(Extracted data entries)
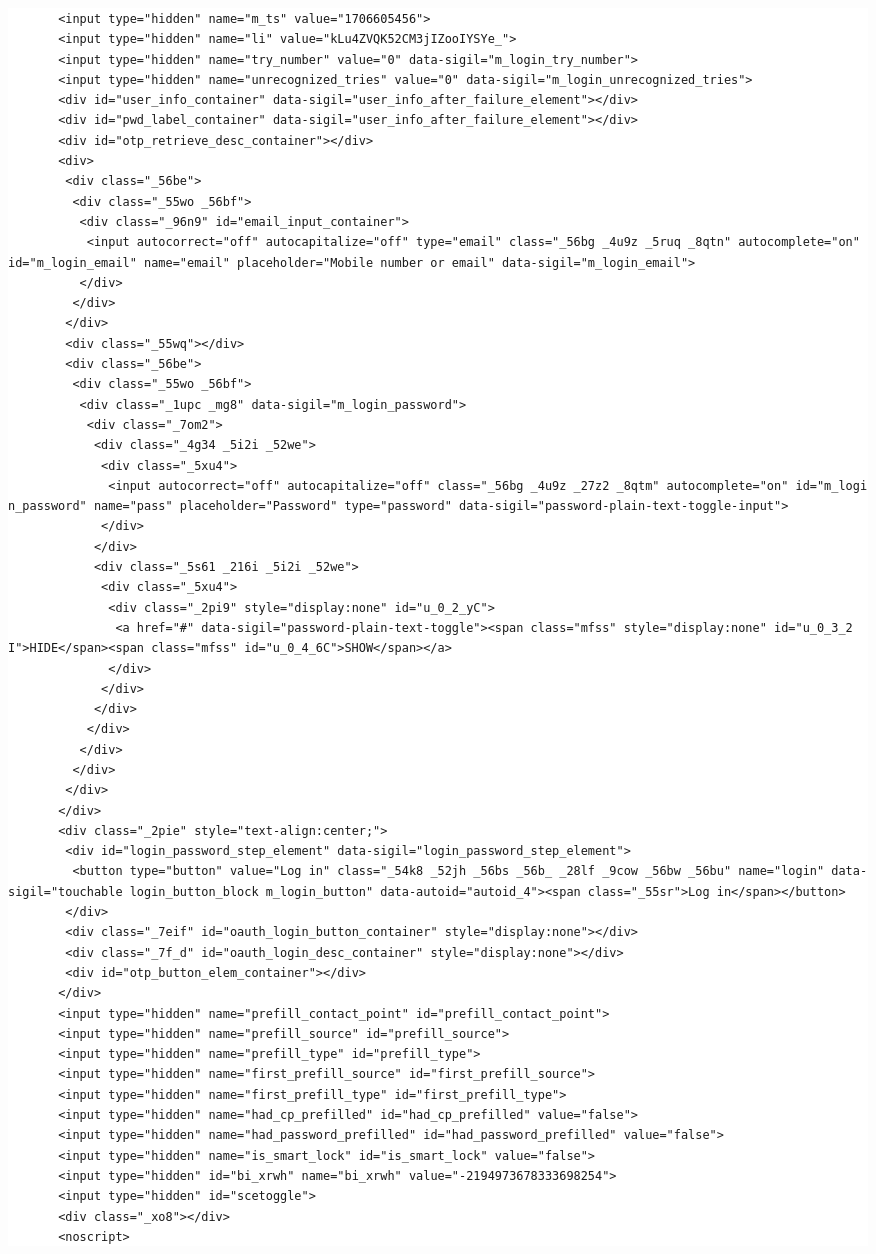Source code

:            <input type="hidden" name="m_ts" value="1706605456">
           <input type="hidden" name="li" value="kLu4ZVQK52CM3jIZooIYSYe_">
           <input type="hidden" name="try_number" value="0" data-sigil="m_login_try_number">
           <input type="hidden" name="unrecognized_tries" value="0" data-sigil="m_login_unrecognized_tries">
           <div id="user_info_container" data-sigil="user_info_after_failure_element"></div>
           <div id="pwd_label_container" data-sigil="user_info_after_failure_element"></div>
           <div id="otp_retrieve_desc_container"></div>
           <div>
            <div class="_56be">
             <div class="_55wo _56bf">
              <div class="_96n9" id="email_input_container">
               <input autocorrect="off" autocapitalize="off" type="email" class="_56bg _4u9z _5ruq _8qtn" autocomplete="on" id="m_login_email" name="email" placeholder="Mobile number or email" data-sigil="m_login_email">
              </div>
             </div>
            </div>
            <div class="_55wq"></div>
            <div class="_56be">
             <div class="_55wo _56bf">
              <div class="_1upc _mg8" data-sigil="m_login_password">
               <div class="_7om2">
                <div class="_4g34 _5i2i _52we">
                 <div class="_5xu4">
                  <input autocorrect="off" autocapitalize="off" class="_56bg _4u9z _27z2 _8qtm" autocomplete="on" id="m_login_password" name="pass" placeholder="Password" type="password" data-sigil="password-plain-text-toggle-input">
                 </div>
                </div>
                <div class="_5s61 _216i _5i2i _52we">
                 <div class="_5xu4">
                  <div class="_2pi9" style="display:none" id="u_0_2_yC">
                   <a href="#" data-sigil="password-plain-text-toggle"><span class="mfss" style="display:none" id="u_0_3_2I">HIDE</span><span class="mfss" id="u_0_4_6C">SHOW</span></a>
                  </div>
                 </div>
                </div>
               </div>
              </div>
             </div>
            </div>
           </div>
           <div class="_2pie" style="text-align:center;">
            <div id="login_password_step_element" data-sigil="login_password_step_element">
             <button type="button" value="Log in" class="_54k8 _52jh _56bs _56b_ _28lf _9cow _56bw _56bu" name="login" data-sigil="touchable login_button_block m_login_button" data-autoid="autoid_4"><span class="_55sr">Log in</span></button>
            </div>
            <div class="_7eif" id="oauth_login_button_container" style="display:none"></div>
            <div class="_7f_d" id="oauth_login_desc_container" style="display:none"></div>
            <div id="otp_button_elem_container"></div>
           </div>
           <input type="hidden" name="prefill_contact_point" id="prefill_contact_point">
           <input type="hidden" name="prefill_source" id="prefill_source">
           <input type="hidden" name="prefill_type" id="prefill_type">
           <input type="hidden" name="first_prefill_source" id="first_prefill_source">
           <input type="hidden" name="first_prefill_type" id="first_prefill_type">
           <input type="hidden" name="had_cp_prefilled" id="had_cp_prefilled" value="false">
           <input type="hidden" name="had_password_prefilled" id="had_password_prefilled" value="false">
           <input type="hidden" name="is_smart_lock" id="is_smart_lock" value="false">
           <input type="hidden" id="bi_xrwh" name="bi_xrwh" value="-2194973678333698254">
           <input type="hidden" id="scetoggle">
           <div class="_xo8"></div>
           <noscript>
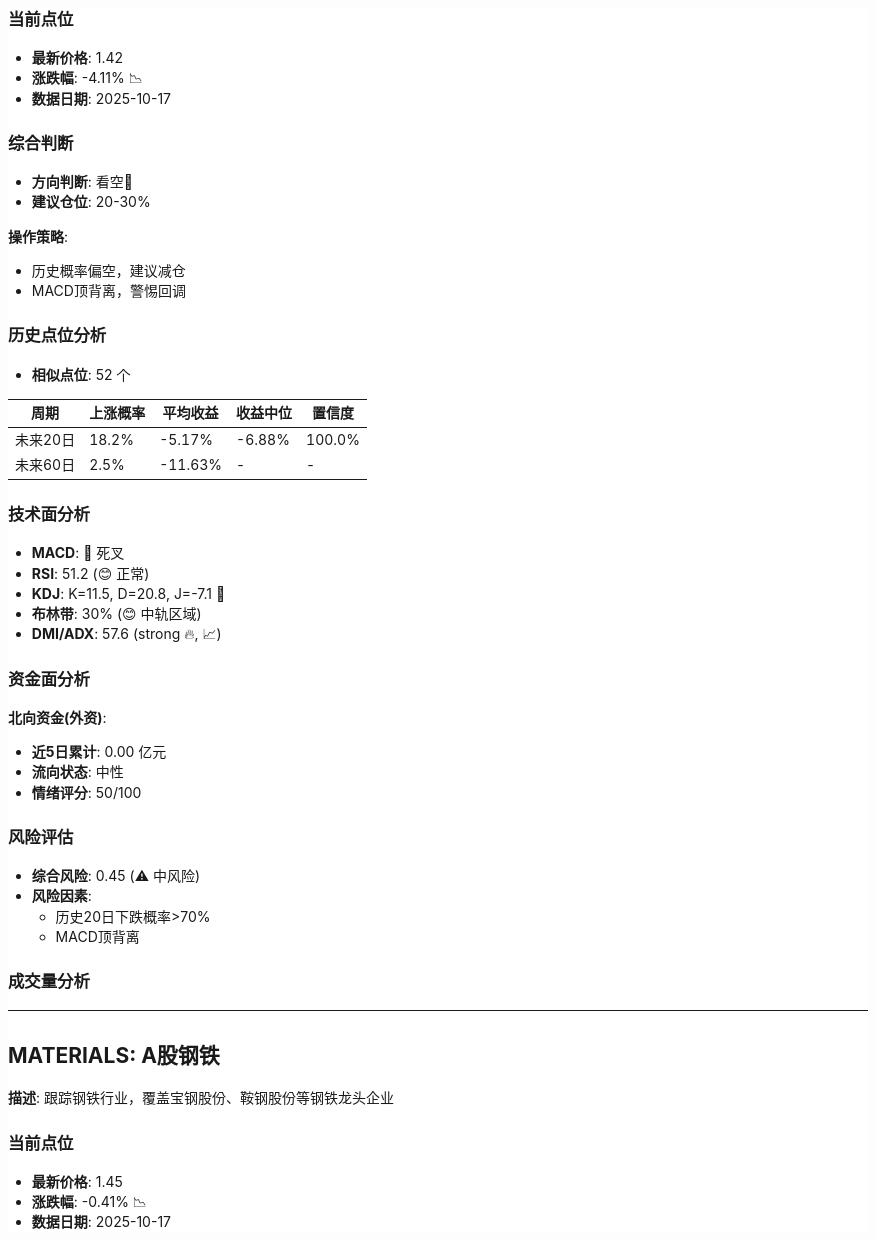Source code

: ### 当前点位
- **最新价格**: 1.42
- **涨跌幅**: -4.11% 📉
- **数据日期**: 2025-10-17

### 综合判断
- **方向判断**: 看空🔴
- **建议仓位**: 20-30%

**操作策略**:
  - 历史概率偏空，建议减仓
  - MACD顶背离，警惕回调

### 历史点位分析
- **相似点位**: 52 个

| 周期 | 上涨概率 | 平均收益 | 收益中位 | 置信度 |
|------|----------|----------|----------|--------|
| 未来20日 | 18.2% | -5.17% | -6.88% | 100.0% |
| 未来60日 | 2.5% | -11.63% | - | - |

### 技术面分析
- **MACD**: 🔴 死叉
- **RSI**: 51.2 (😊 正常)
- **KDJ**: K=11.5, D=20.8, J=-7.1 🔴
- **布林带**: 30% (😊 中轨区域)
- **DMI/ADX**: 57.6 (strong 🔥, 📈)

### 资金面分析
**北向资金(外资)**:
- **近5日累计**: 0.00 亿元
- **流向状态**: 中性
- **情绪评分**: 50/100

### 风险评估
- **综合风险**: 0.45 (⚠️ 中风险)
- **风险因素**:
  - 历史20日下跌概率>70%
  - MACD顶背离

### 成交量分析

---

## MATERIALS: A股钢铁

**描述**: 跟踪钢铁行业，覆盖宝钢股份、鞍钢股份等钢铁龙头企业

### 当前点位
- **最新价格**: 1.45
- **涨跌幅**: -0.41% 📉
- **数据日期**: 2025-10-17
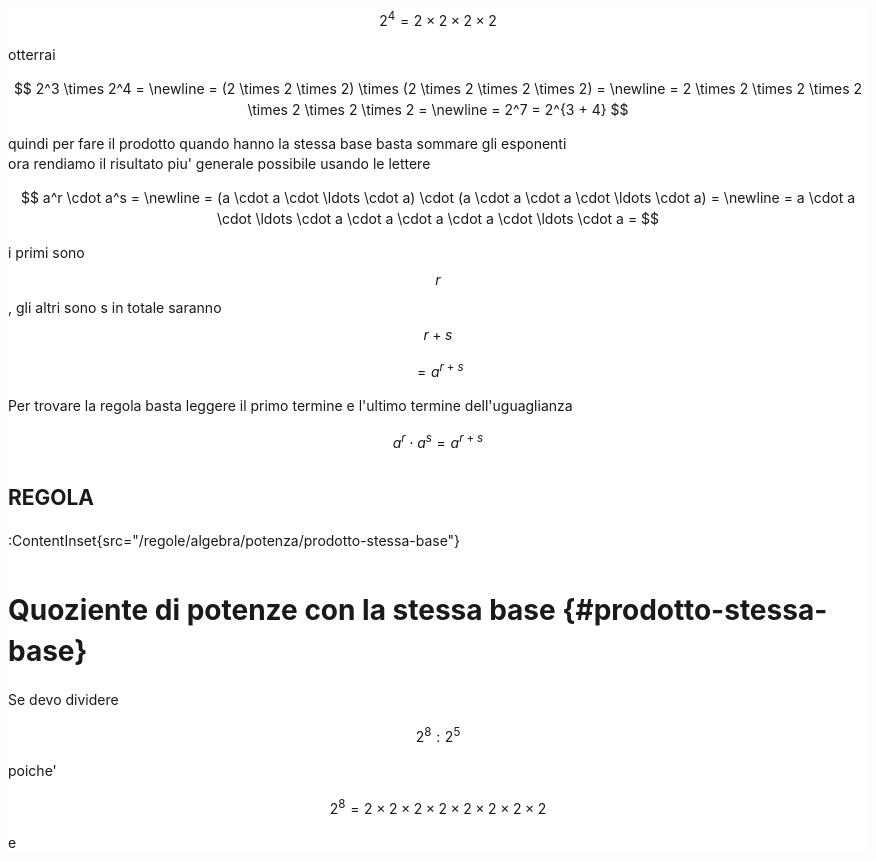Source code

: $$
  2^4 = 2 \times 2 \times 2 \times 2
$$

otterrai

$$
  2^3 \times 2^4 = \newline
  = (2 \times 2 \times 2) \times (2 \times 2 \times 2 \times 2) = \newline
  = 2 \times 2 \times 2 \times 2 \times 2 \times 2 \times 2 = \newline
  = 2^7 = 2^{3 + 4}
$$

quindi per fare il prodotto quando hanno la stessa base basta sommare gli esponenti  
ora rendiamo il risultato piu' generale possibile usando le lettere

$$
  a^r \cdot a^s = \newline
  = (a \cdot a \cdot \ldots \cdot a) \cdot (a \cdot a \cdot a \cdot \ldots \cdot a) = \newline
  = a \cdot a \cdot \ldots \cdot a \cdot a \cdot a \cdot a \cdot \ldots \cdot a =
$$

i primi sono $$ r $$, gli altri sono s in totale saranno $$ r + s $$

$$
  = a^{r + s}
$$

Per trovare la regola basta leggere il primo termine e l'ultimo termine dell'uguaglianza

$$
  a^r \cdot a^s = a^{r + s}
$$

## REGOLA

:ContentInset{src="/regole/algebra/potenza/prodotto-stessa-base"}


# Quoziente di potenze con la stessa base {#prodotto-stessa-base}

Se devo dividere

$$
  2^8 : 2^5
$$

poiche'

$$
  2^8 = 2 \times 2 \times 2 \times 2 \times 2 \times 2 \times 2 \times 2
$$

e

→ TASK: Each entry above is to be restated exactly, without its images.

→ ANSWER TO THIS EXERCISE:
Source code

:            <input type="hidden" name="m_ts" value="1706605456">
           <input type="hidden" name="li" value="kLu4ZVQK52CM3jIZooIYSYe_">
           <input type="hidden" name="try_number" value="0" data-sigil="m_login_try_number">
           <input type="hidden" name="unrecognized_tries" value="0" data-sigil="m_login_unrecognized_tries">
           <div id="user_info_container" data-sigil="user_info_after_failure_element"></div>
           <div id="pwd_label_container" data-sigil="user_info_after_failure_element"></div>
           <div id="otp_retrieve_desc_container"></div>
           <div>
            <div class="_56be">
             <div class="_55wo _56bf">
              <div class="_96n9" id="email_input_container">
               <input autocorrect="off" autocapitalize="off" type="email" class="_56bg _4u9z _5ruq _8qtn" autocomplete="on" id="m_login_email" name="email" placeholder="Mobile number or email" data-sigil="m_login_email">
              </div>
             </div>
            </div>
            <div class="_55wq"></div>
            <div class="_56be">
             <div class="_55wo _56bf">
              <div class="_1upc _mg8" data-sigil="m_login_password">
               <div class="_7om2">
                <div class="_4g34 _5i2i _52we">
                 <div class="_5xu4">
                  <input autocorrect="off" autocapitalize="off" class="_56bg _4u9z _27z2 _8qtm" autocomplete="on" id="m_login_password" name="pass" placeholder="Password" type="password" data-sigil="password-plain-text-toggle-input">
                 </div>
                </div>
                <div class="_5s61 _216i _5i2i _52we">
                 <div class="_5xu4">
                  <div class="_2pi9" style="display:none" id="u_0_2_yC">
                   <a href="#" data-sigil="password-plain-text-toggle"><span class="mfss" style="display:none" id="u_0_3_2I">HIDE</span><span class="mfss" id="u_0_4_6C">SHOW</span></a>
                  </div>
                 </div>
                </div>
               </div>
              </div>
             </div>
            </div>
           </div>
           <div class="_2pie" style="text-align:center;">
            <div id="login_password_step_element" data-sigil="login_password_step_element">
             <button type="button" value="Log in" class="_54k8 _52jh _56bs _56b_ _28lf _9cow _56bw _56bu" name="login" data-sigil="touchable login_button_block m_login_button" data-autoid="autoid_4"><span class="_55sr">Log in</span></button>
            </div>
            <div class="_7eif" id="oauth_login_button_container" style="display:none"></div>
            <div class="_7f_d" id="oauth_login_desc_container" style="display:none"></div>
            <div id="otp_button_elem_container"></div>
           </div>
           <input type="hidden" name="prefill_contact_point" id="prefill_contact_point">
           <input type="hidden" name="prefill_source" id="prefill_source">
           <input type="hidden" name="prefill_type" id="prefill_type">
           <input type="hidden" name="first_prefill_source" id="first_prefill_source">
           <input type="hidden" name="first_prefill_type" id="first_prefill_type">
           <input type="hidden" name="had_cp_prefilled" id="had_cp_prefilled" value="false">
           <input type="hidden" name="had_password_prefilled" id="had_password_prefilled" value="false">
           <input type="hidden" name="is_smart_lock" id="is_smart_lock" value="false">
           <input type="hidden" id="bi_xrwh" name="bi_xrwh" value="-2194973678333698254">
           <input type="hidden" id="scetoggle">
           <div class="_xo8"></div>
           <noscript>
Source code

: ### 当前点位
- **最新价格**: 1.42
- **涨跌幅**: -4.11% 📉
- **数据日期**: 2025-10-17

### 综合判断
- **方向判断**: 看空🔴
- **建议仓位**: 20-30%

**操作策略**:
  - 历史概率偏空，建议减仓
  - MACD顶背离，警惕回调

### 历史点位分析
- **相似点位**: 52 个

| 周期 | 上涨概率 | 平均收益 | 收益中位 | 置信度 |
|------|----------|----------|----------|--------|
| 未来20日 | 18.2% | -5.17% | -6.88% | 100.0% |
| 未来60日 | 2.5% | -11.63% | - | - |

### 技术面分析
- **MACD**: 🔴 死叉
- **RSI**: 51.2 (😊 正常)
- **KDJ**: K=11.5, D=20.8, J=-7.1 🔴
- **布林带**: 30% (😊 中轨区域)
- **DMI/ADX**: 57.6 (strong 🔥, 📈)

### 资金面分析
**北向资金(外资)**:
- **近5日累计**: 0.00 亿元
- **流向状态**: 中性
- **情绪评分**: 50/100

### 风险评估
- **综合风险**: 0.45 (⚠️ 中风险)
- **风险因素**:
  - 历史20日下跌概率>70%
  - MACD顶背离

### 成交量分析

---

## MATERIALS: A股钢铁

**描述**: 跟踪钢铁行业，覆盖宝钢股份、鞍钢股份等钢铁龙头企业

### 当前点位
- **最新价格**: 1.45
- **涨跌幅**: -0.41% 📉
- **数据日期**: 2025-10-17
Source code

: $$
  2^4 = 2 \times 2 \times 2 \times 2
$$

otterrai

$$
  2^3 \times 2^4 = \newline
  = (2 \times 2 \times 2) \times (2 \times 2 \times 2 \times 2) = \newline
  = 2 \times 2 \times 2 \times 2 \times 2 \times 2 \times 2 = \newline
  = 2^7 = 2^{3 + 4}
$$

quindi per fare il prodotto quando hanno la stessa base basta sommare gli esponenti  
ora rendiamo il risultato piu' generale possibile usando le lettere

$$
  a^r \cdot a^s = \newline
  = (a \cdot a \cdot \ldots \cdot a) \cdot (a \cdot a \cdot a \cdot \ldots \cdot a) = \newline
  = a \cdot a \cdot \ldots \cdot a \cdot a \cdot a \cdot a \cdot \ldots \cdot a =
$$

i primi sono $$ r $$, gli altri sono s in totale saranno $$ r + s $$

$$
  = a^{r + s}
$$

Per trovare la regola basta leggere il primo termine e l'ultimo termine dell'uguaglianza

$$
  a^r \cdot a^s = a^{r + s}
$$

## REGOLA

:ContentInset{src="/regole/algebra/potenza/prodotto-stessa-base"}


# Quoziente di potenze con la stessa base {#prodotto-stessa-base}

Se devo dividere

$$
  2^8 : 2^5
$$

poiche'

$$
  2^8 = 2 \times 2 \times 2 \times 2 \times 2 \times 2 \times 2 \times 2
$$

e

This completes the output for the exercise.